Essa é a conclusão dos cientistas, com base em dados sísmicos obtidos pela sonda robótica InSight da Nasa, durante missão que ajudou a decifrar o interior de Marte. A água, localizada a cerca de 11,5 quilômetros (km) a 20 km abaixo da superfície marciana, potencialmente oferece condições favoráveis para sustentar a vida microbiana, seja no passado ou agora, disseram os pesquisadores.
“Nessas profundidades, a crosta é quente o suficiente para que a água exista como um líquido. Em profundidades mais rasas, a água estaria congelada”, disse o cientista planetário Vashan Wright, do Instituto Scripps de Oceanografia da Universidade da Califórnia, em San Diego, principal autor do estudo publicado nessa segunda-feira na revista Proceedings of the National Academy of Sciences
“Na Terra, encontramos vida microbiana nas profundezas do subsolo, onde as rochas estão saturadas de água e há uma fonte de energia”, acrescentou o cientista planetário e coautor do estudo Michael Manga, da Universidade da Califórnia, em Berkeley.
A sonda InSight pousou em 2018 para estudar o interior profundo de Marte, coletando dados sobre as várias camadas do planeta, desde seu núcleo de metal líquido até a crosta. A missão InSight terminou em 2022.

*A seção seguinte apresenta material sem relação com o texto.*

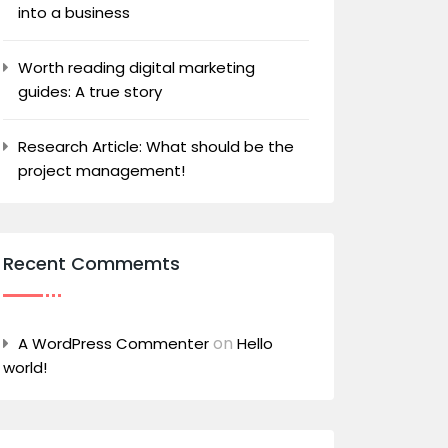
into a business
Worth reading digital marketing
guides: A true story
Research Article: What should be the
project management!
Recent Commemts
on
A WordPress Commenter
Hello
world!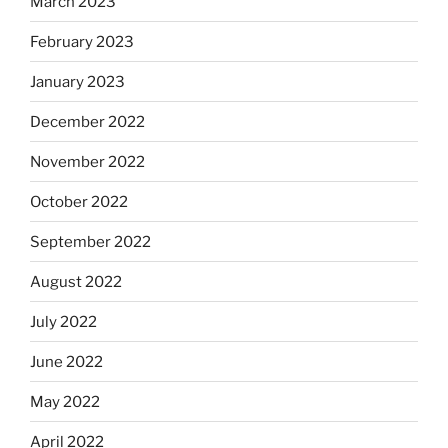
March 2023
February 2023
January 2023
December 2022
November 2022
October 2022
September 2022
August 2022
July 2022
June 2022
May 2022
April 2022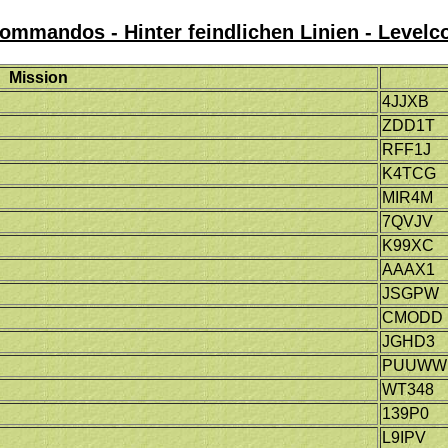
mmandos - Hinter feindlichen Linien - Levelc
Mission
4JJXB
ZDD1T
RFF1J
K4TCG
MIR4M
7QVJV
K99XC
AAAX1
JSGPW
CMODD
JGHD3
PUUWW
WT348
139P0
L9IPV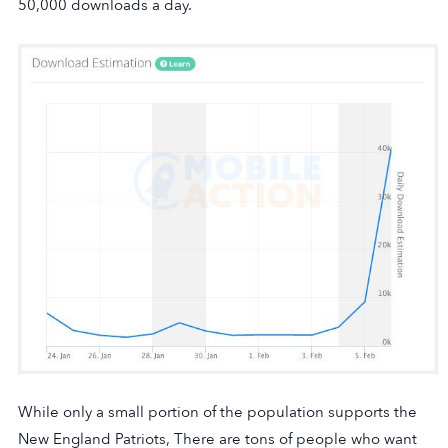
50,000 downloads a day.
While only a small portion of the population supports the
New England Patriots, There are tons of people who want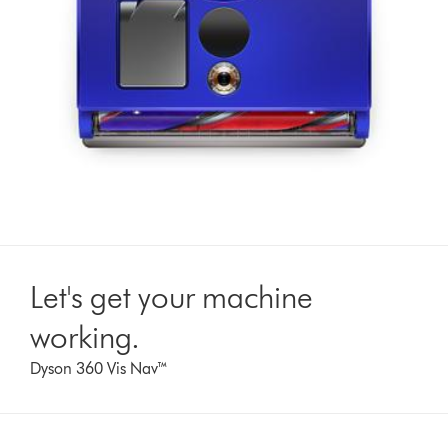
Let's get your machine
working.
Dyson 360 Vis Nav™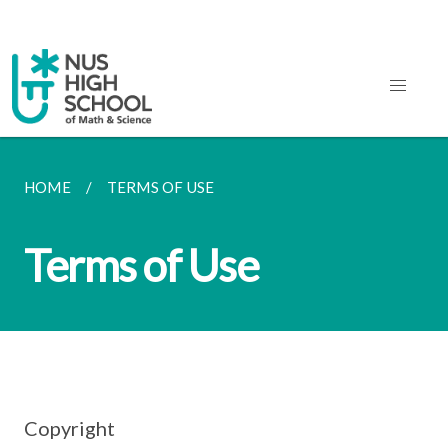
HOME
TERMS OF USE
Terms of Use
Copyright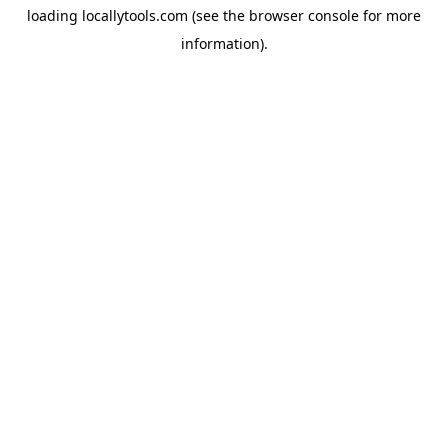
loading
locallytools.com
(see the
browser console
for more
information).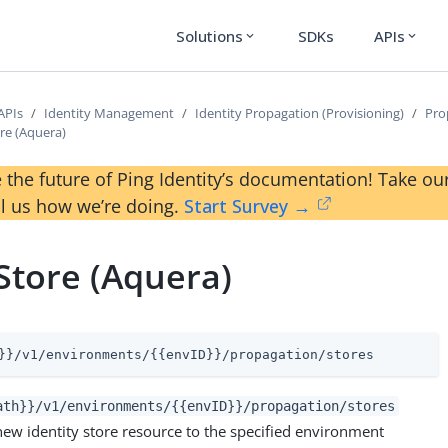
Solutions
SDKs
APIs
expand_more
expand_more
APIs
Identity Management
Identity Propagation (Provisioning)
Pro
re (Aquera)
 the future of Ping Identity’s documentation! Take 
ll us how we’re doing.
Start Survey →
Store (Aquera)
}}/v1/environments/{{envID}}/propagation/stores
ath}}/v1/environments/{{envID}}/propagation/stores
new identity store resource to the specified environment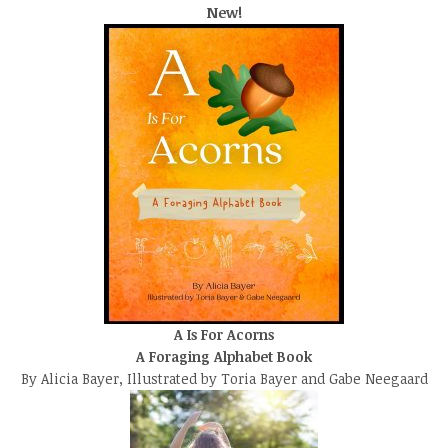
New!
A Is For Acorns
A Foraging Alphabet Book
By Alicia Bayer, Illustrated by Toria Bayer and Gabe Neegaard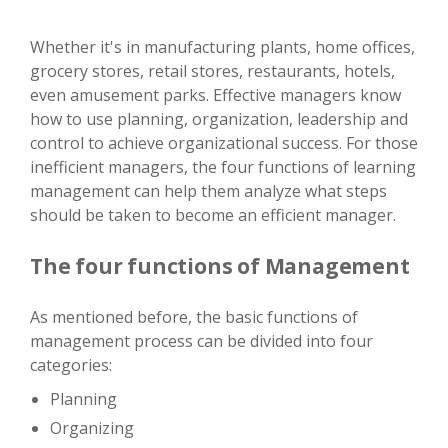
Whether it's in manufacturing plants, home offices,
grocery stores, retail stores, restaurants, hotels,
even amusement parks. Effective managers know
how to use planning, organization, leadership and
control to achieve organizational success. For those
inefficient managers, the four functions of learning
management can help them analyze what steps
should be taken to become an efficient manager.
The four functions of Management
As mentioned before, the basic functions of
management process can be divided into four
categories:
Planning
Organizing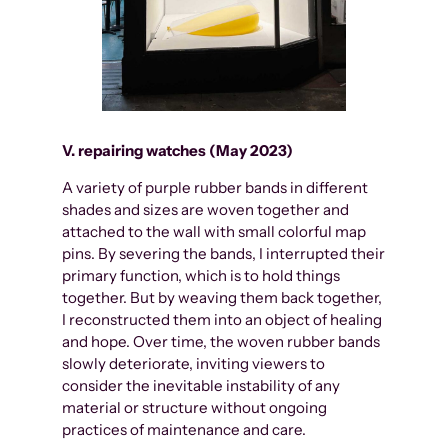
V. repairing watches (May 2023)
A variety of purple rubber bands in different
shades and sizes are woven together and
attached to the wall with small colorful map
pins. By severing the bands, I interrupted their
primary function, which is to hold things
together. But by weaving them back together,
I reconstructed them into an object of healing
and hope. Over time, the woven rubber bands
slowly deteriorate, inviting viewers to
consider the inevitable instability of any
material or structure without ongoing
practices of maintenance and care.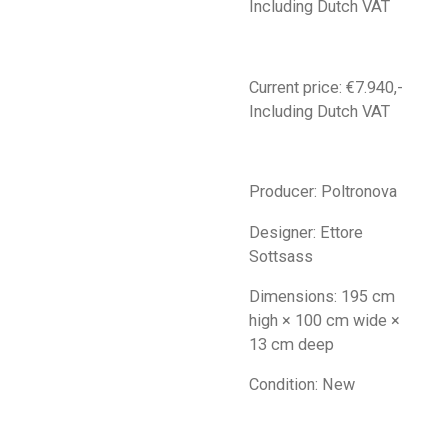
Including Dutch VAT
Current price: €7.940,-
Including Dutch VAT
Producer: Poltronova
Designer: Ettore
Sottsass
Dimensions: 195 cm
high × 100 cm wide ×
13 cm deep
Condition: New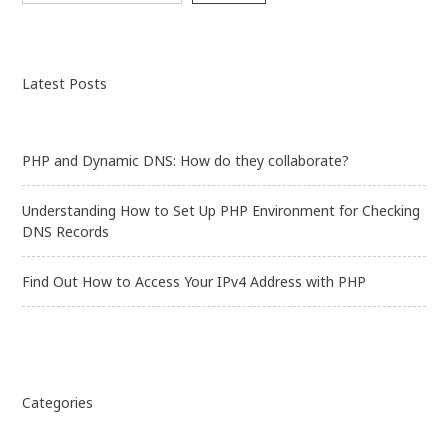
Checking
DNS
Records
Latest Posts
PHP and Dynamic DNS: How do they collaborate?
Understanding How to Set Up PHP Environment for Checking
DNS Records
Find Out How to Access Your IPv4 Address with PHP
Categories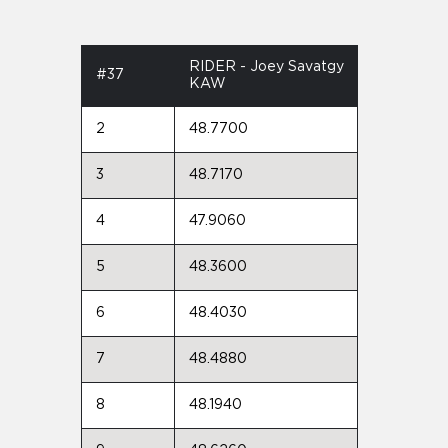
RIDER - Joey Savatgy
#37
KAW
2
48.7700
3
48.7170
4
47.9060
5
48.3600
6
48.4030
7
48.4880
8
48.1940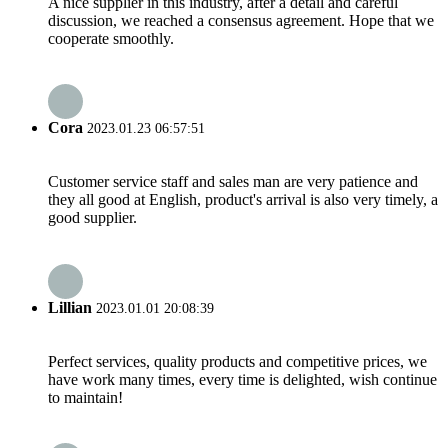
A nice supplier in this industry, after a detail and careful
discussion, we reached a consensus agreement. Hope that we
cooperate smoothly.
Cora
2023.01.23 06:57:51
Customer service staff and sales man are very patience and
they all good at English, product's arrival is also very timely, a
good supplier.
Lillian
2023.01.01 20:08:39
Perfect services, quality products and competitive prices, we
have work many times, every time is delighted, wish continue
to maintain!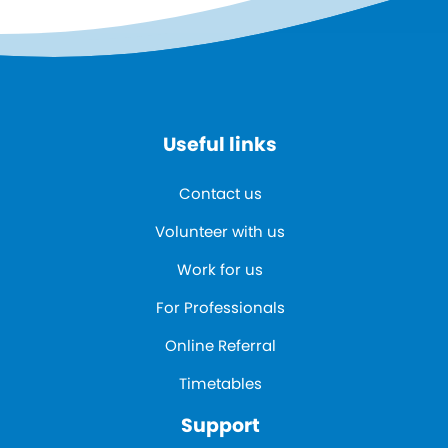
Useful links
Contact us
Volunteer with us
Work for us
For Professionals
Online Referral
Timetables
Support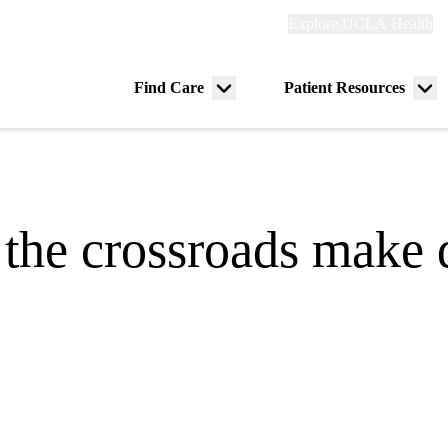
Explore
Explore UCLA Health
Re
links
(header)
ry
Find Care
Patient Resources
Menu
Me
tion
toggle
tog
 the crossroads make d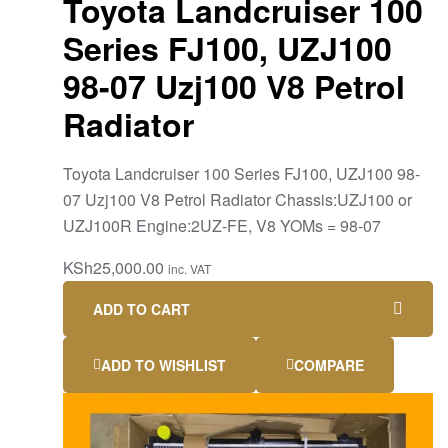
Toyota Landcruiser 100
Series FJ100, UZJ100
98-07 Uzj100 V8 Petrol
Radiator
Toyota Landcruiser 100 Series FJ100, UZJ100 98-
07 Uzj100 V8 Petrol Radiator Chassis:UZJ100 or
UZJ100R Engine:2UZ-FE, V8 YOMs = 98-07
KSh
25,000.00
inc. VAT
ADD TO CART
ADD TO WISHLIST
COMPARE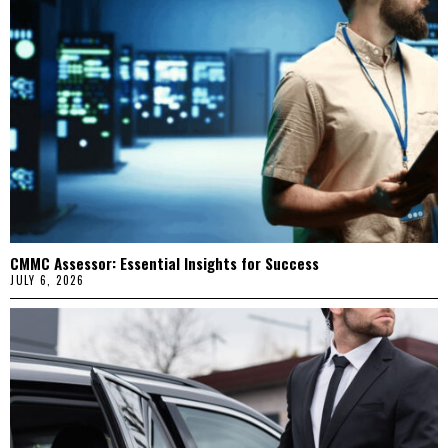
CMMC Assessor: Essential Insights for Success
JULY 6, 2026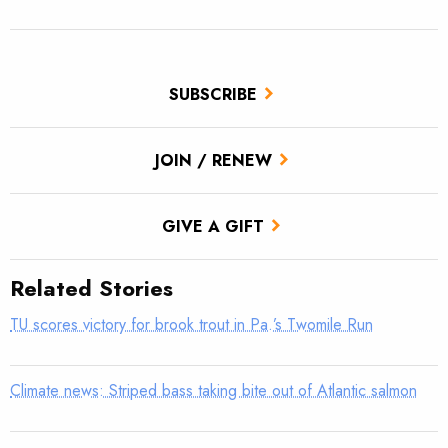
SUBSCRIBE
JOIN / RENEW
GIVE A GIFT
Related Stories
TU scores victory for brook trout in Pa.’s Twomile Run
Climate news: Striped bass taking bite out of Atlantic salmon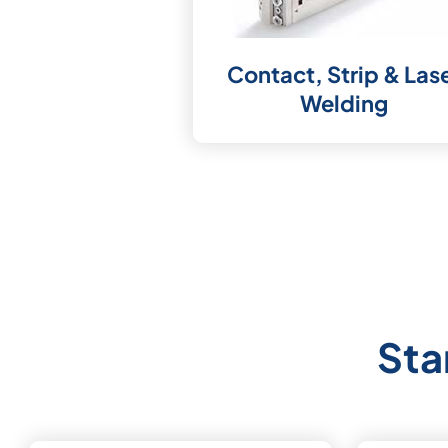
Contact, Strip & Las
Welding
Sta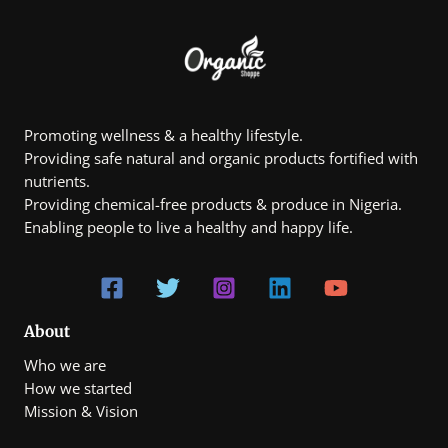
Promoting wellness & a healthy lifestyle.
Providing safe natural and organic products fortified with
nutrients.
Providing chemical-free products & produce in Nigeria.
Enabling people to live a healthy and happy life.
About
Who we are
How we started
Mission & Vision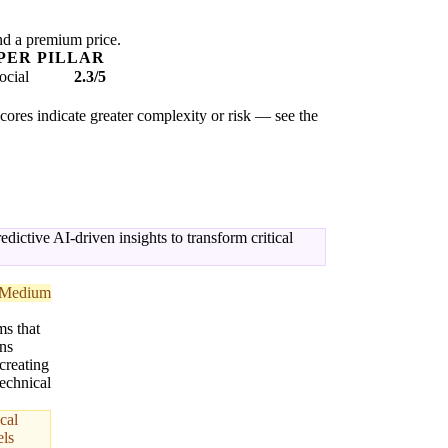
nd a premium price.
PER PILLAR
ocial
2.3/5
scores indicate greater complexity or risk — see the
ctive AI-driven insights to transform critical
Medium
s that
ns
 creating
echnical
cal
els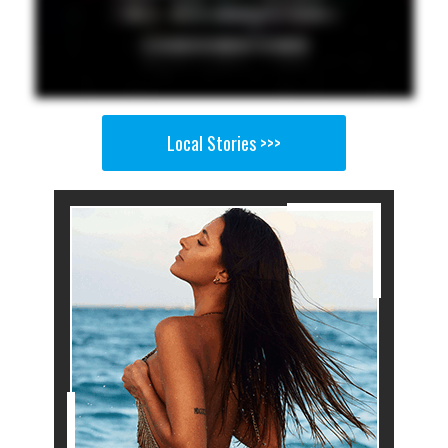
Local Stories >>>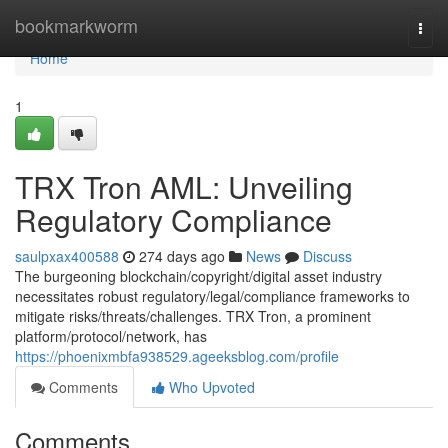
Home
bookmarkworm
Togg
navi
Home
1
TRX Tron AML: Unveiling
Regulatory Compliance
saulpxax400588
274 days ago
News
Discuss
The burgeoning blockchain/copyright/digital asset industry
necessitates robust regulatory/legal/compliance frameworks to
mitigate risks/threats/challenges. TRX Tron, a prominent
platform/protocol/network, has
https://phoenixmbfa938529.ageeksblog.com/profile
Comments
Who Upvoted
Comments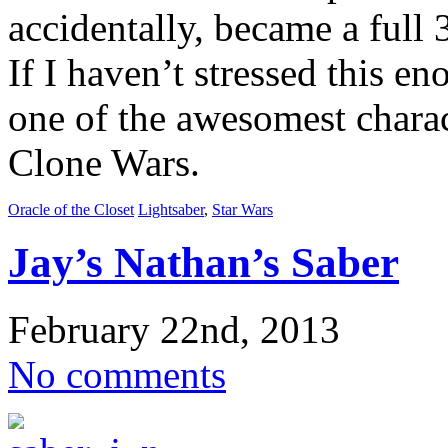
accidentally, became a full 
If I haven’t stressed this e
one of the awesomest charac
Clone Wars.
Oracle of the Closet
Lightsaber
,
Star Wars
Jay’s Nathan’s Saber
February 22nd, 2013
No comments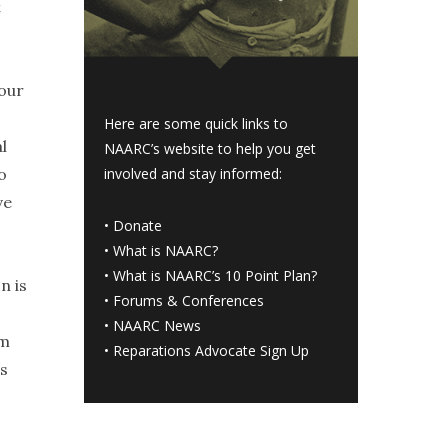
t
 our
Here are some quick links to
l
NAARC’s website to help you get
o
involved and stay informed:
ve
•
Donate
•
What is NAARC?
•
What is NAARC’s 10 Point Plan
?
n is
•
Forums & Conferences
•
NAARC News
am
•
Reparations Advocate Sign Up
es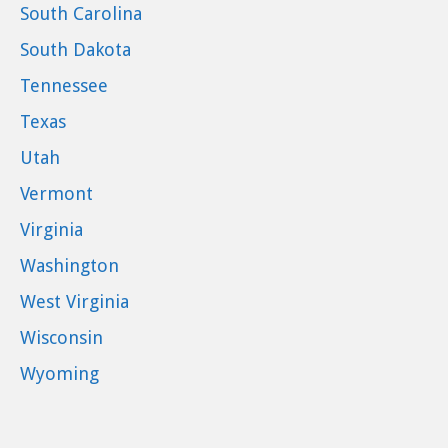
South Carolina
South Dakota
Tennessee
Texas
Utah
Vermont
Virginia
Washington
West Virginia
Wisconsin
Wyoming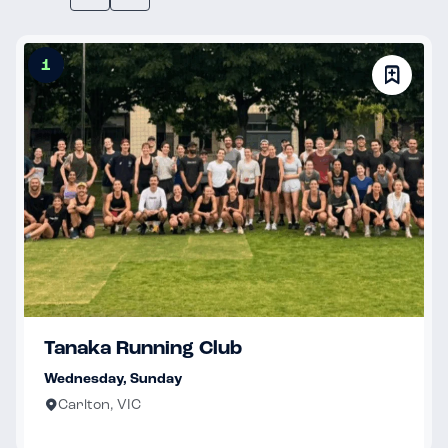
1
Tanaka Running Club
Wednesday, Sunday
Carlton, VIC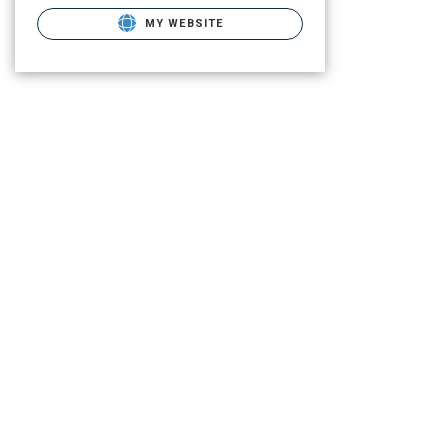
MY WEBSITE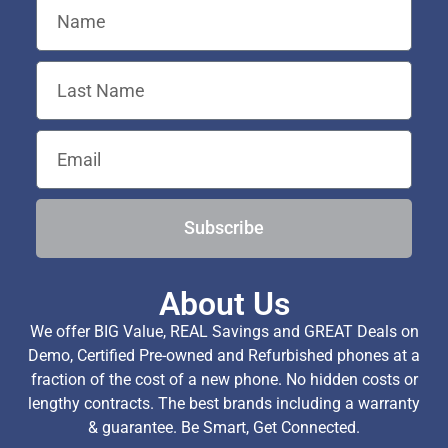
Subscribe
About Us
We offer BIG Value, REAL Savings and GREAT Deals on
Demo, Certified Pre-owned and Refurbished phones at a
fraction of the cost of a new phone. No hidden costs or
lengthy contracts. The best brands including a warranty
& guarantee. Be Smart, Get Connected.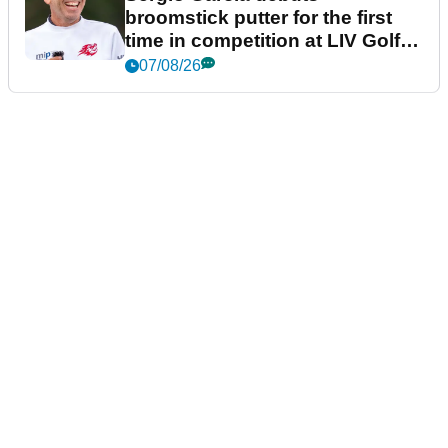
broomstick putter for the first
time in competition at LIV Golf
New York
07/08/26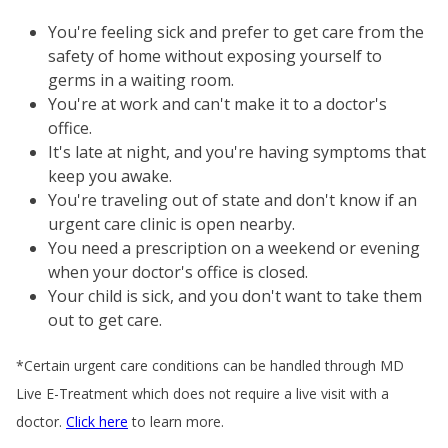
You're feeling sick and prefer to get care from the
safety of home without exposing yourself to
germs in a waiting room.
You're at work and can't make it to a doctor's
office.
It's late at night, and you're having symptoms that
keep you awake.
You're traveling out of state and don't know if an
urgent care clinic is open nearby.
You need a prescription on a weekend or evening
when your doctor's office is closed.
Your child is sick, and you don't want to take them
out to get care.
*Certain urgent care conditions can be handled through MD
Live E-Treatment which does not require a live visit with a
doctor.
Click here
to learn more.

“A InSight foi capaz de medir a velocidade das ondas sísmicas e como elas mudam com a profundidade. A velocidade das ondas sísmicas depende do material de que a rocha é feita, onde há rachaduras e o que preenche as rachaduras”, disse Wright.
“Combinamos a velocidade da onda sísmica medida, as medições de gravidade e os modelos de física da rocha. Os modelos de física das rochas são os mesmos que usamos para medir as propriedades dos aquíferos na Terra ou mapear os recursos de petróleo e gás no subsolo.”